* Things to do
**A.** Say whether each statement below agrees with the passage on Doukhobor ideas, answering yes or no and quoting the deciding words of that passage: (i) violence comes from fear and ignorance; (ii) divine guidance is open only to a chosen few; (iii) national boundaries are treated as real and worth defending.
**B.** Carry on the passage on Doukhobor ideas from its last sentence.

═════ Text excerpt ═════

This brings me back to the five ideas I mentioned at the beginning. I call them Five Ideas the Doukhobors Had That Could Change the World.
1. The wise, awake, loving and all-embracing presence we call God lives inside each person. Its guidance is available to all of us, all the time—all we need to do is ask, and listen.
In other words: We are all part of God.
2. All human hierarchies, divisions and castes are illusions. So are the religious and national boundaries that people fight and die for. Our ancestors believed in a kind of radical equality—that all people are equal, and all of us equally have access to divine wisdom—if we choose to live by it.
In other words: We honour the spirit of God in each other.
3. When we live by divine wisdom, we create a space for peace in our lives, and we start to see how much harm is done by acts of force or violence. Violence arises from fear and ignorance, and is dissipated by their opposites—love and understanding. When we begin to generate love and understanding inside ourselves, we turn away from violence, and toward peace.
In other words: We are pacifists.

═════ Material supplied ═════

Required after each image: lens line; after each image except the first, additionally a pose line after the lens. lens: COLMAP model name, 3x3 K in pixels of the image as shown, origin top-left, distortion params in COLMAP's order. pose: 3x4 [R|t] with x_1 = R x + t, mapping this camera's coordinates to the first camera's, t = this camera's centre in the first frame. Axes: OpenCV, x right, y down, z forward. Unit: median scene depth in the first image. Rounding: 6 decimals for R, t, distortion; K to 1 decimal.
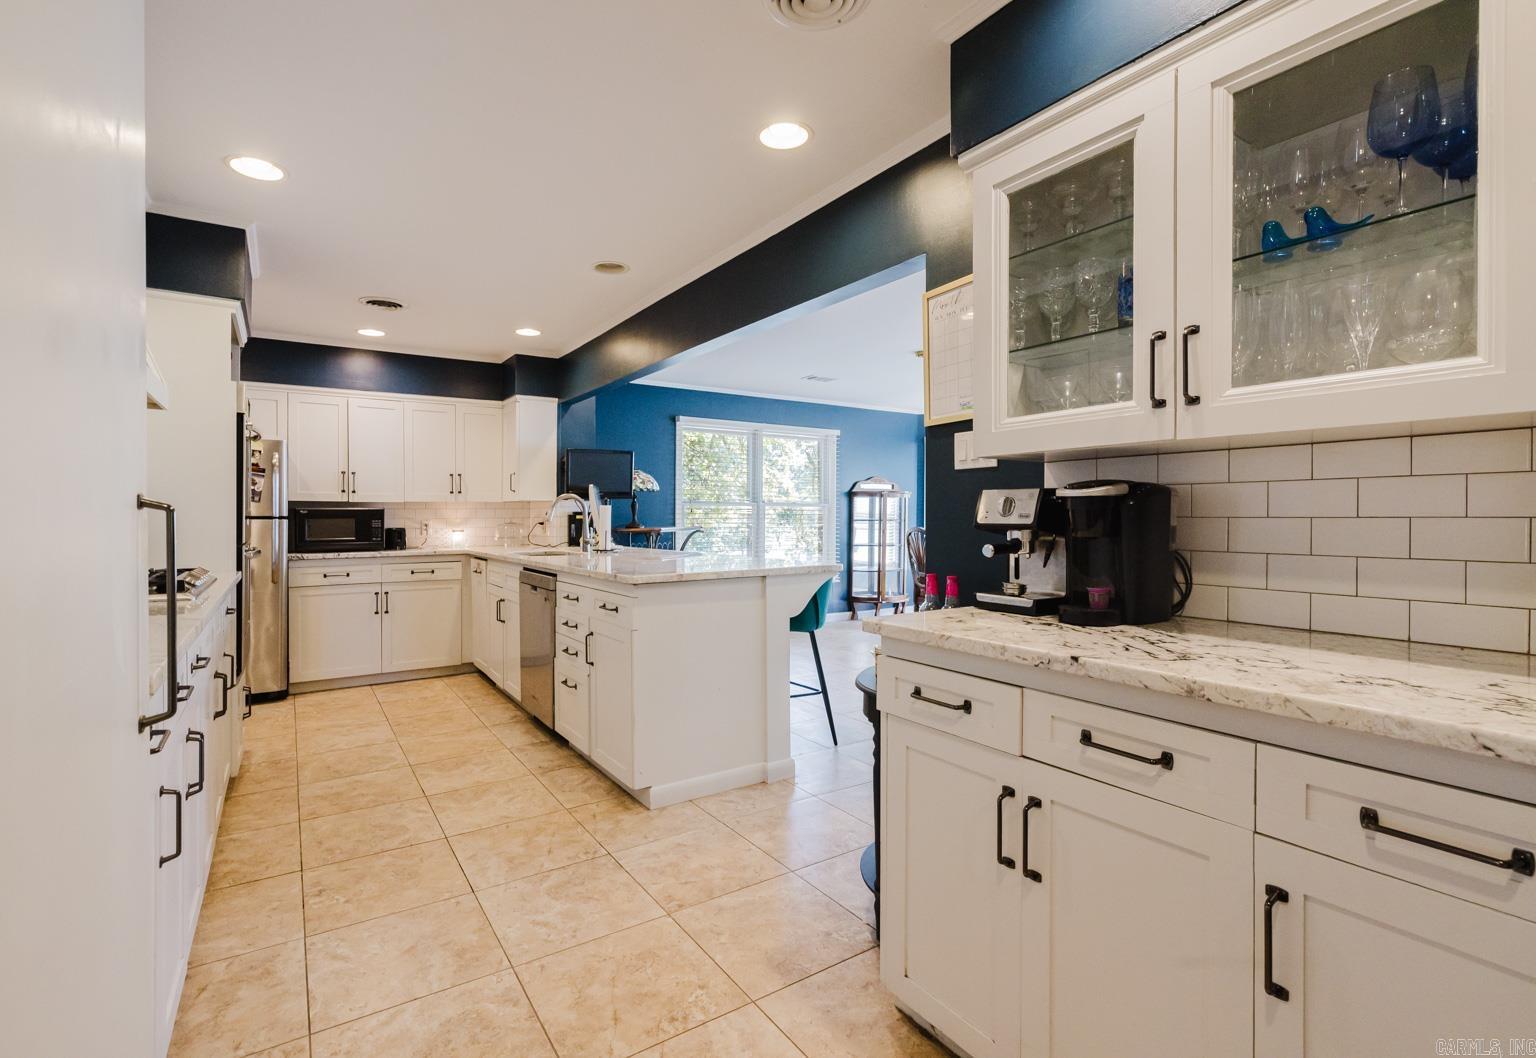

═════
═════ Material supplied ═════

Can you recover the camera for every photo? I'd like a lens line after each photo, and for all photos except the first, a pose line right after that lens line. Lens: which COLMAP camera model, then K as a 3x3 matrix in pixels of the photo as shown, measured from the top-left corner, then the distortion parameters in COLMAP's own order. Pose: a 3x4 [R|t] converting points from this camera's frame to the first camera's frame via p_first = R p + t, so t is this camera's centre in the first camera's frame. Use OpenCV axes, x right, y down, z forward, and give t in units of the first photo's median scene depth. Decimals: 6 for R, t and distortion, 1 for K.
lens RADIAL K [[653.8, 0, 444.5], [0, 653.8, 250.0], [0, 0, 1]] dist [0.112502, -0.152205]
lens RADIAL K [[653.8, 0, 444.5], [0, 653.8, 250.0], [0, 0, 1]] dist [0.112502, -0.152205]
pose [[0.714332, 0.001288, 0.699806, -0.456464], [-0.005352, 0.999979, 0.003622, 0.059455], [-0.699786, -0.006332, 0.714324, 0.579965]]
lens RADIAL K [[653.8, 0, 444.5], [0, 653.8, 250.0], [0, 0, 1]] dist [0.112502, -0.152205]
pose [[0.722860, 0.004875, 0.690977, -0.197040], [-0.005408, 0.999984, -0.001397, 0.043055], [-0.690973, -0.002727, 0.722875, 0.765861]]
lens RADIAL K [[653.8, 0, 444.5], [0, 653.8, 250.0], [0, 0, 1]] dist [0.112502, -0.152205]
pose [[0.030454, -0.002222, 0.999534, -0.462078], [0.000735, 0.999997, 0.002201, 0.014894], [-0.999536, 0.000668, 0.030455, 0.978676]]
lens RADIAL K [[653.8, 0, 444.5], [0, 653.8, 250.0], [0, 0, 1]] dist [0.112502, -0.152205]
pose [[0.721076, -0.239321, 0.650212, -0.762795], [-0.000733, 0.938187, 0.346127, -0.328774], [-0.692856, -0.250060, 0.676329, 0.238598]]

═════
═════ Material supplied ═════

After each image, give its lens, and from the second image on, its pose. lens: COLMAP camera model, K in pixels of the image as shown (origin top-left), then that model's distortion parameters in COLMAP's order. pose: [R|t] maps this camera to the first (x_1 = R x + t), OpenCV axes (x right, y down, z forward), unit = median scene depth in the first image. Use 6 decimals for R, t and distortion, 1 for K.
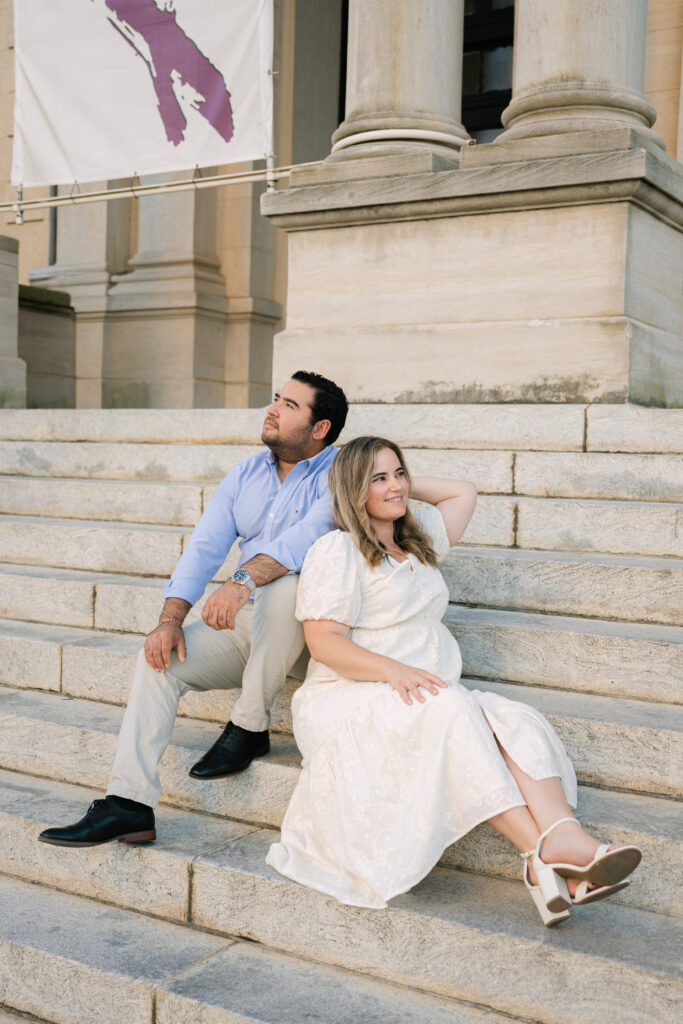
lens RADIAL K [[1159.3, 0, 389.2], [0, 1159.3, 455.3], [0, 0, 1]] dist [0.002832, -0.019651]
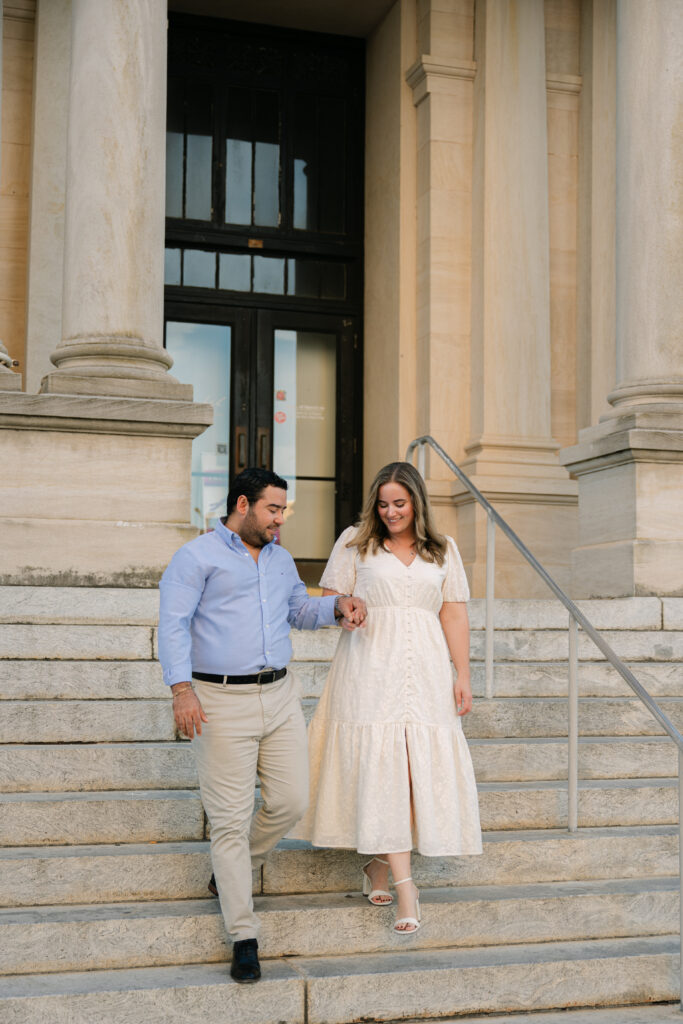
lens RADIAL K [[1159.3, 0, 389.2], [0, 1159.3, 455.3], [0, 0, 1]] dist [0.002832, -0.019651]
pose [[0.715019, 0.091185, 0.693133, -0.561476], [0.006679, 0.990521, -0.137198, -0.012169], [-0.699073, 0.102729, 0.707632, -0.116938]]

═════

* Responses
**A.**
(i) Yes: "Violence arises from fear and ignorance, and is dissipated by their opposites—love and understanding."
(ii) No: "Its guidance is available to all of us, all the time—all we need to do is ask, and listen."
(iii) No: "All human hierarchies, divisions and castes are illusions. So are the religious and national boundaries that people fight and die for."

**B.**
4. If all people are equal, everyone matters. Our ancestors believed it was possible for people to live together in community, sharing their resources and labour so that everyone would benefit. This particular idea goes against the mainstream of consumer culture today, but more and more people are realizing the benefits of making do with less and sharing what they have.
In other words: We are communitarians.
5. If we align ourselves, and our community, with the flow of divine wisdom, and allow that wisdom to work through us, we can accomplish great things. I think of the faith that allowed the Doukhobors to resist forced conscription, to survive prison and exile, to migrate to a new country and pioneer on the prairies and in BC—all the things they were able to accomplish because of their faith, and their unity.
Today, we have different issues to tackle, and different goals, but still:
Working together, we can change the world.
So, let me repeat one more time what the Doukhobor life concept means to me:
We are all part of God.
We honour the spirit of God in each other.
We are pacifists.
We are communitarians.
Together, we can change the world.
Thank you very much for your attention and your time today. And my thanks to the people behind me, my parents and the other choir members, for your dedication to your culture and community for so many years. Bless you all.

The above speech was given as part of the performance of the Slocan Valley Choir at the USCC Union of Youth Festival in May, 2016
copyright Natasha Jmieff, 2016

Natasha
I have a blog and I would be honored if I could post it on my blog along with some appropriate remarks
I just think that it is a great story of a young Doukhobor growing up
Elmer

Hi Elmer,
That would be fine. The more people who have access to its message, the better. 🙂
Copyright remains with me.
Have a great day.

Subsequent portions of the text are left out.